Der Zürcher Kantonschemiker beanstandete den französischen Erdbeersirup «Monin Fraise». Der Sirup enthalte nur 18 Prozent Erdbeersaft. Der Geschmack basiere vorwiegend auf künstlichen Aromen und nicht auf echten Erdbeeren.
Das Amt forderte den Generalimporteur des Sirups auf, für die «lebensmittelrechtskonforme Kennzeichnung» zu sorgen. Sprich: Die Erdbeeren sollen von der Etikette verschwinden. Doch der Importeur weigerte sich, die Etikette des rund 17 Franken teuren Sirups zu ändern, und legte Rekurs ein. Mit Erfolg: Die Etikette bleibt, wie sie ist.
Früchte auf der Etikette sind kein Garant für echte Früchte im Sirup
Beim Urteil stützten sich die Richter auf die mittlerweile gelockerte Bestimmung der Kennzeichnungsverordnung. Zudem bestehe keine Täuschungsgefahr: Nach der Angleichung an das EG-Recht könnten Konsumenten künftig nicht mehr ohne Weiteres Schlüsse aus Abbildungen ziehen. Früchte auf Sirupetiketten seien kein Garant mehr dafür, dass der Geschmack vorwiegend aus Essenzen der abgebildeten Früchte stamme.
Das Verwaltungsgericht wälzt die Verantwortung auf die Konsumenten ab: Bei Interesse, so die Zürcher Richter, werde der Konsument die Angaben über die genaue Zusammensetzung des Produkts durchlesen. Das Bundesamt bestätigt: Da es keine Regelung mehr zu Abbildungen mit aromatisierten Lebensmitteln gibt, können Hersteller theoretisch natürliche Zutaten auf Produkten abbilden, sogar wenn diese ausschliesslich künstliche Aromen enthalten.
Deutschland will Aroma-Schwindelkünftig unterbinden
Für die Konsumenten könnte das Urteil weitere Nachteile bringen. Als das Bundesamt für Gesundheit den Artikel aufhob, kündigte es neue Richtlinien an. Diese sollten künftig vor Täuschungen bei aromatisierten Lebensmitteln schützen. Jetzt tönt es anders. BAG-Sprecherin Sabina Helfer: «Das Bundesamt prüft zurzeit, ob eine Leitlinie im Sinne des Urteils noch notwendig ist.»

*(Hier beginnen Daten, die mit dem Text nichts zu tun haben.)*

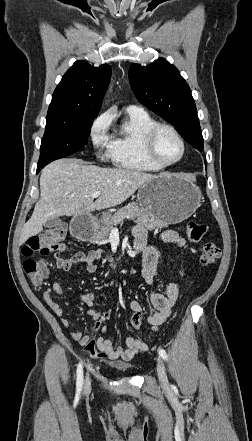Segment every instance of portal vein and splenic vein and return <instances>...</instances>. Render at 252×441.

Während die Schweiz die Hände in den Schoss legt, arbeitet das EU-Land Deutschland an einem Schutz der Konsumenten: Ilse Aigner, Bun-desministerin für Ernährung, Landwirtschaft und Verbraucherschutz in einer Rede vor dem Deutschen Bundestag: «Es muss drin sein, was abgebildet ist. Wenn Kirschen abgebildet sind, dürfen nicht nur Aromen enthalten sein.»
Die deutsche Zentrale zur Bekämpfung unlauteren Wettbewerbs verlangt von mehreren Getränkeherstellern, auf abgebildete Früchte für ihre Produkte zu verzichten, wenn diese nicht auch Saft aus der abgebildeten Frucht enthalten. Eine Klage ist noch hängig. Christiane Köber, Geschäftsführerin der Wettbewerbszentrale: «In den meisten Fällen stammen die Aromen noch nicht einmal aus der Frucht, sondern aus Schimmelpilzkulturen oder Sägespänen.»